# PEX Tubing and Natural Gas; Also Sharkbite



## sethr

Hi all,

I am rerouting supply lines in my basement prior to finishing it. I was told by a plumber in my area that PEX can be used for gass supply lines. Can anybody confirm this? It would be great if it's true. 

One other question. Has anybody used the SharkBite connectors? I understand that they can be used to join PEX and copper without soldering. Is this true? Any experience would be helpful.

Seth


----------



## RippySkippy

Gas in Pex? I hadn't heard of this application until you mention it. The propane coming into my house is in a plastic tubing of some sort, never gave it a second thought to use plastic inside the home. A quick google search reveals that a best practice is to use PEX-Al-PEX tubing. I'll be interested to see the responses.

Alternatively, I used 3/4" and 1/2" CSST in my house, and it worked very easily. Easy to install and pressure checked first time.
+--
TASK BRIEF: Can you transcribe the entire PEX and natural gas thread, word for word? Draw only on the PEX and natural gas thread above.

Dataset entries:
+--
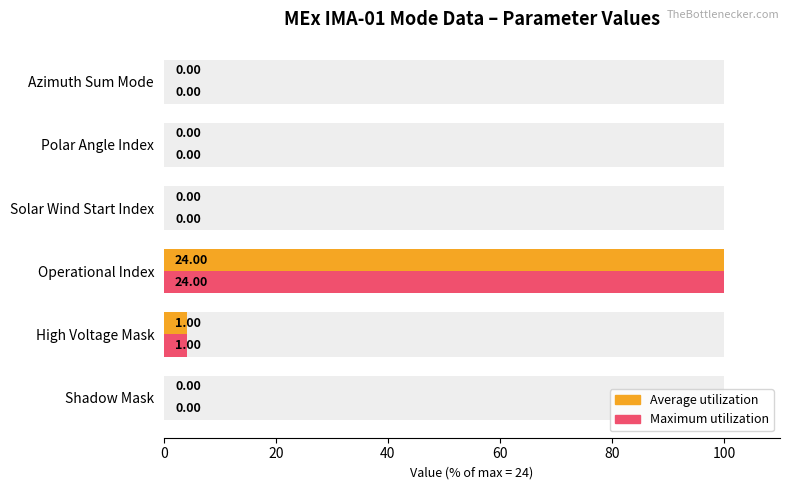

How many values in Average utilization are above zero?

2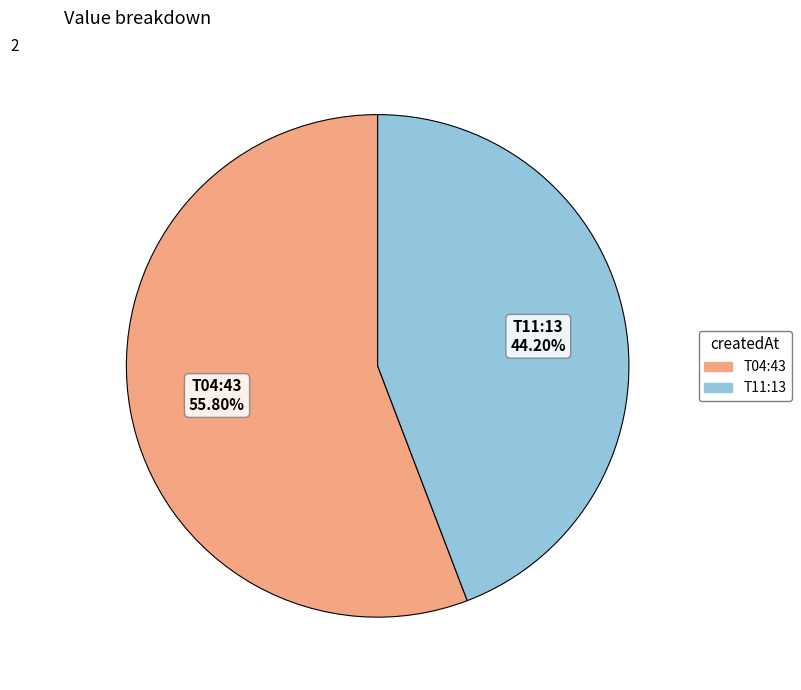

Does any single category account for the majority?

Yes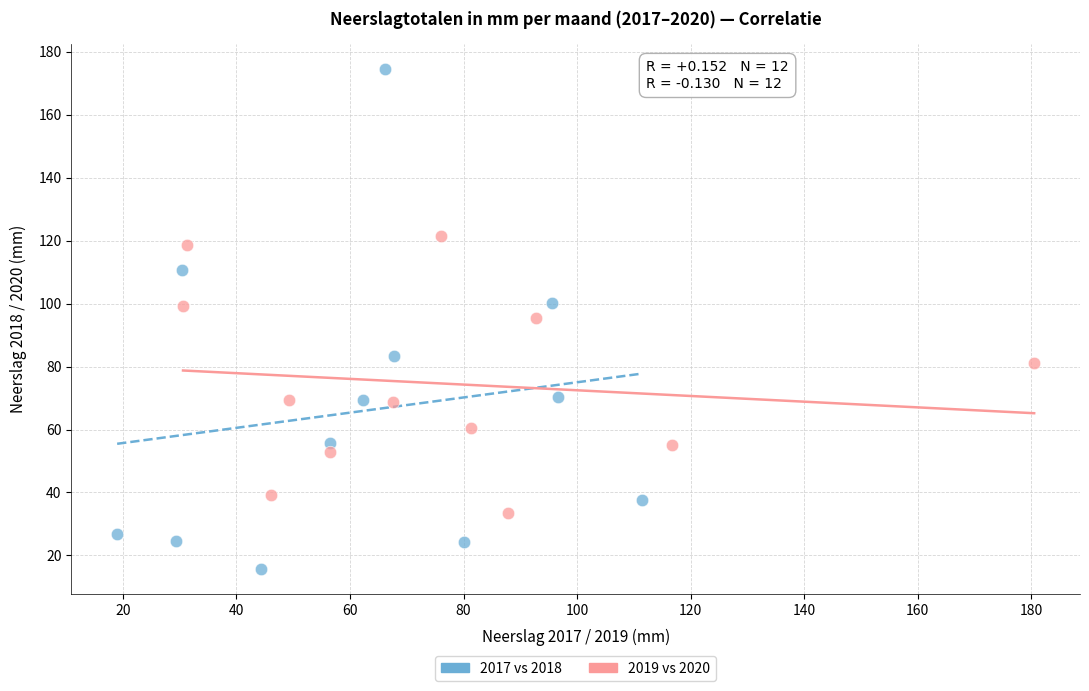

Which series contains the highest Y value?

2017 vs 2018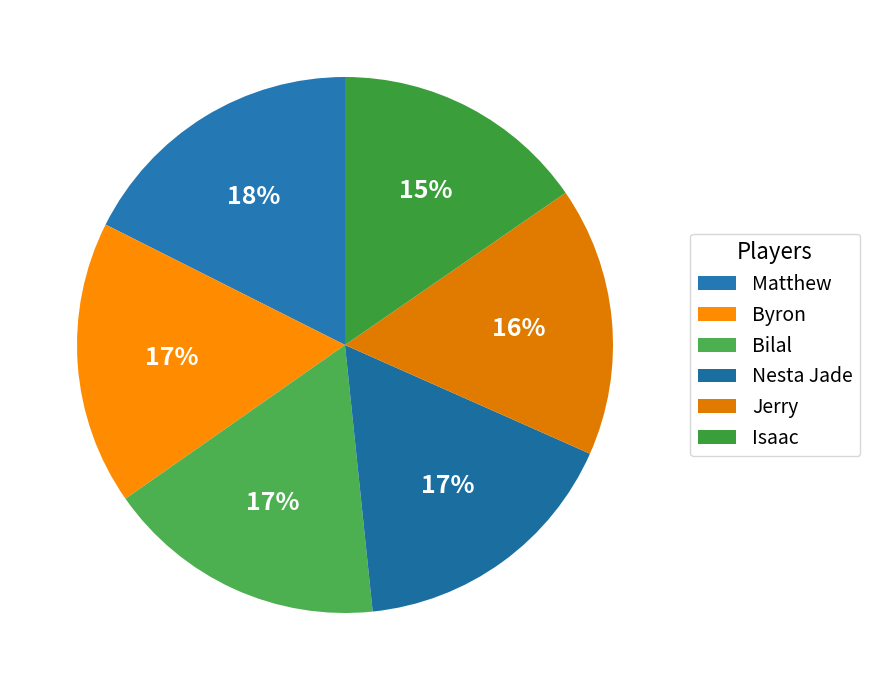

Count the number of slices in the pie.

6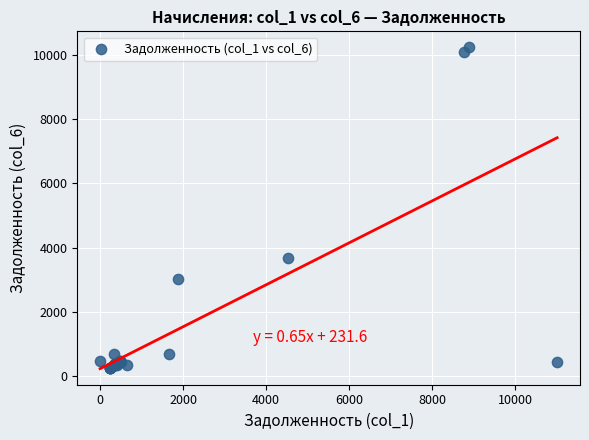

What Y value in the scatter plot is closest to 5237?

3692.7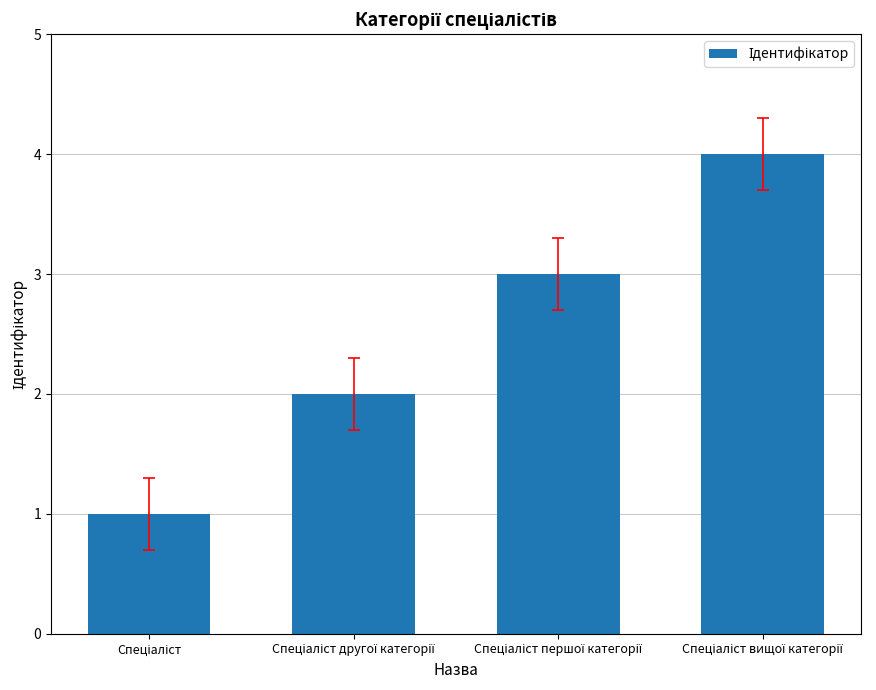

What is the greatest value displayed?

4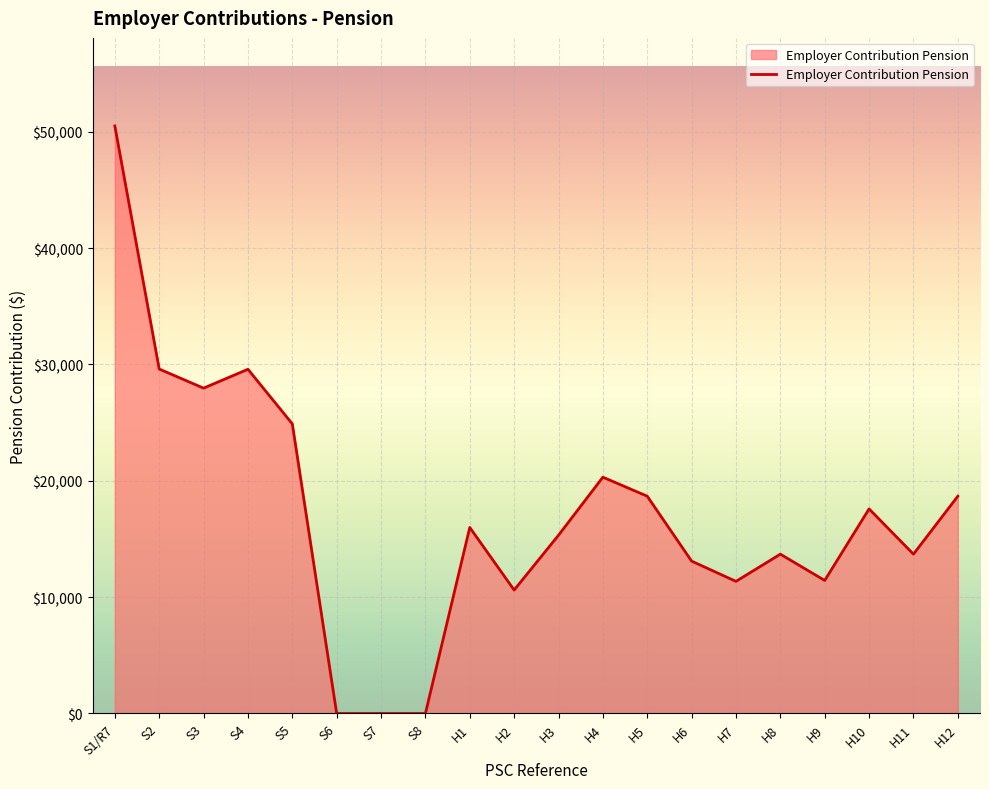

What is the difference between the values at H3 and H11?

1627.7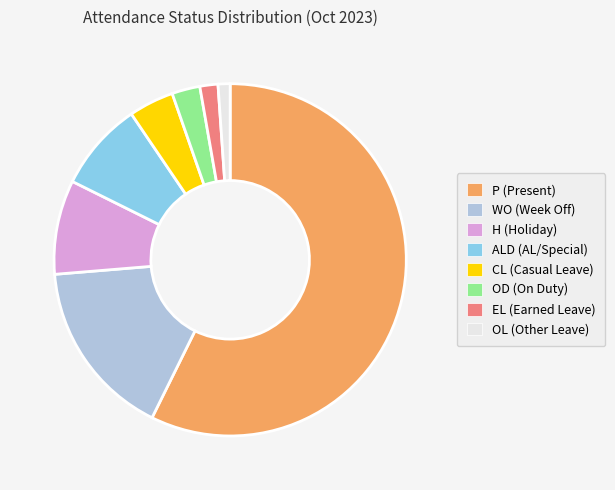

Approximately how many times larger is the value at WO compared to OL?

14.8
+--
EXERCISE RESULT:
# PEX Tubing and Natural Gas; Also Sharkbite



## sethr

Hi all,

I am rerouting supply lines in my basement prior to finishing it. I was told by a plumber in my area that PEX can be used for gass supply lines. Can anybody confirm this? It would be great if it's true. 

One other question. Has anybody used the SharkBite connectors? I understand that they can be used to join PEX and copper without soldering. Is this true? Any experience would be helpful.

Seth


----------



## RippySkippy

Gas in Pex? I hadn't heard of this application until you mention it. The propane coming into my house is in a plastic tubing of some sort, never gave it a second thought to use plastic inside the home. A quick google search reveals that a best practice is to use PEX-Al-PEX tubing. I'll be interested to see the responses.

Alternatively, I used 3/4" and 1/2" CSST in my house, and it worked very easily. Easy to install and pressure checked first time.